İtalya’nın dertleri, kısmen ya da bazı örneklerde bire bir bizimle de örtüşüyor. 2006’da yaşanan şike skandalı “Temiz Ayaklar” operasyonu ile büyük isimleri, (Juventus, Milan, Fiorentina,Lazio) cezalandırmaktan kaçınmadı. Sürecin devamı, İtalya’da silkinme getirmedi, durum ortada. Her fikir ve karar, sonucu doğru analiz edilerek alınmalı.

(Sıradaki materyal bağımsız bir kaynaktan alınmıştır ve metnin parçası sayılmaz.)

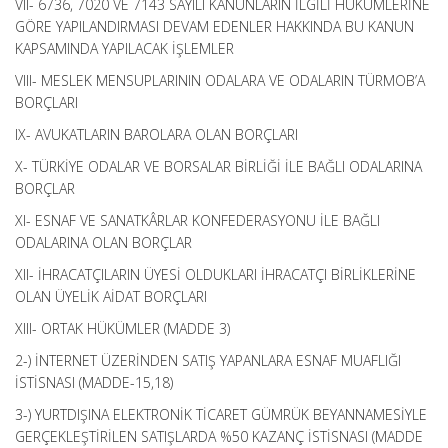
VII- 6736, 7020 VE 7143 SAYILI KANUNLARIN İLGİLİ HÜKÜMLERİNE
GÖRE YAPILANDIRMASI DEVAM EDENLER HAKKINDA BU KANUN
KAPSAMINDA YAPILACAK İŞLEMLER
VIII- MESLEK MENSUPLARININ ODALARA VE ODALARIN TÜRMOB’A
BORÇLARI
IX- AVUKATLARIN BAROLARA OLAN BORÇLARI
X- TÜRKİYE ODALAR VE BORSALAR BİRLİĞİ İLE BAĞLI ODALARINA
BORÇLAR
XI- ESNAF VE SANATKÂRLAR KONFEDERASYONU İLE BAĞLI
ODALARINA OLAN BORÇLAR
XII- İHRACATÇILARIN ÜYESİ OLDUKLARI İHRACATÇI BİRLİKLERİNE
OLAN ÜYELİK AİDAT BORÇLARI
XIII- ORTAK HÜKÜMLER (MADDE 3)
2-) İNTERNET ÜZERİNDEN SATIŞ YAPANLARA ESNAF MUAFLIĞI
İSTİSNASI (MADDE-15,18)
3-) YURTDIŞINA ELEKTRONİK TİCARET GÜMRÜK BEYANNAMESİYLE
GERÇEKLEŞTİRİLEN SATIŞLARDA %50 KAZANÇ İSTİSNASI (MADDE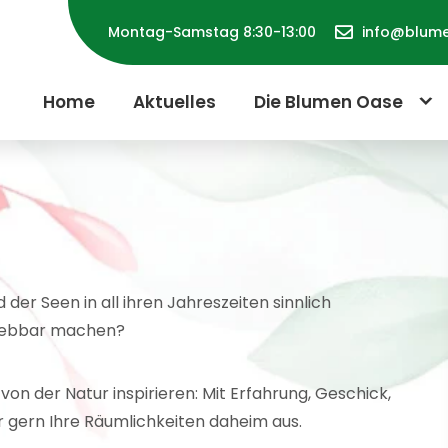
Montag-Samstag 8:30-13:00
info@blum
Home
Aktuelles
Die Blumen Oase
 der Seen in all ihren Jahreszeiten sinnlich
lebbar machen?
von der Natur inspirieren: Mit Erfahrung, Geschick,
ir gern Ihre Räumlichkeiten daheim aus.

SOÇİ’NİN MADALYA BONUSLARI
Doping illetinin en önemli motivasyon kaynaklarından biri olarak, ödül yönetmeliğimiz hep konuşulur. Dünyayı şaşırtacak ödüller, sporcuları körleştirebiliyor. Yaşananlar da kamunun malumu. Bakın Soçi’deki Kış Olimpiyatı’nın ardından nasıl çarpıcı rakamlar çıkıyor:
Oyunları düzenlemek için, Karadeniz kıyısından, onlarca ötedeki dağ zirvelerine, her şeyi yenileyen, yollar, tüneller, metrolar, geleceği meçhul beş yıldızlı oteller inşa eden Rusya, 50 milyar dolarlık bir bütçeyi, en çok madalya toplayan ülke sıfatıyla geride bıraktı. 13 altın, 11 gümüş dokuz bronz madalya için verdiği ödül, toplam 5 milyon 802 bin dolar. Üç altın bir bronz kazanan Victor An, 387 bin dolar almış. Altın madalya kazanan sporculara Fransa 69 bin, Almanya 27 bin, Kore 56 bin dolar, İsviçre 45 bin dolar ödül belirlemiş. Araştırma, Dünya Spor Yazarları Birliği AIPS’e ait. Evler, cumhuriyet altınları, bir dolu bonus arasında, ne kadar sporcu ürettiğimiz, neyi teşvik ettiğimiz açık değil mi?
BARIŞ VE GELİŞİM İÇİN SPOR
Başlık 6 Nisan’da birincisi gerçekleşecek günün adı. Öneren Uluslararası Olimpiyat Komitesi, sahibi Birleşmiş Milletler. www.april6.org üzerinden iletişime geçilerek, ulusal, uluslararası organizasyonlarla, sporun bu amaçla kullanılabileceğini anlatmak. Dünyanın her köşesinde bir şeyler yapılıyor. Farklı branşlarda maçların yanısıra, Milano Maratonu’nda, fon oluşturmak için koşulacak; Pakistan, dart turnuvası yapacak. 2000’den beri iç savaş yaşayan Burundi pek çok branşta yarışlar düzenliyor; Hintliler, Kalküta’da ragbi turnuvasında buluşacak. Organizasyon, tüm Milli Olimpiyat Komiteleri, federasyonlar ve kulüplere açık. Bizden herhangi bir ses duyan var mı?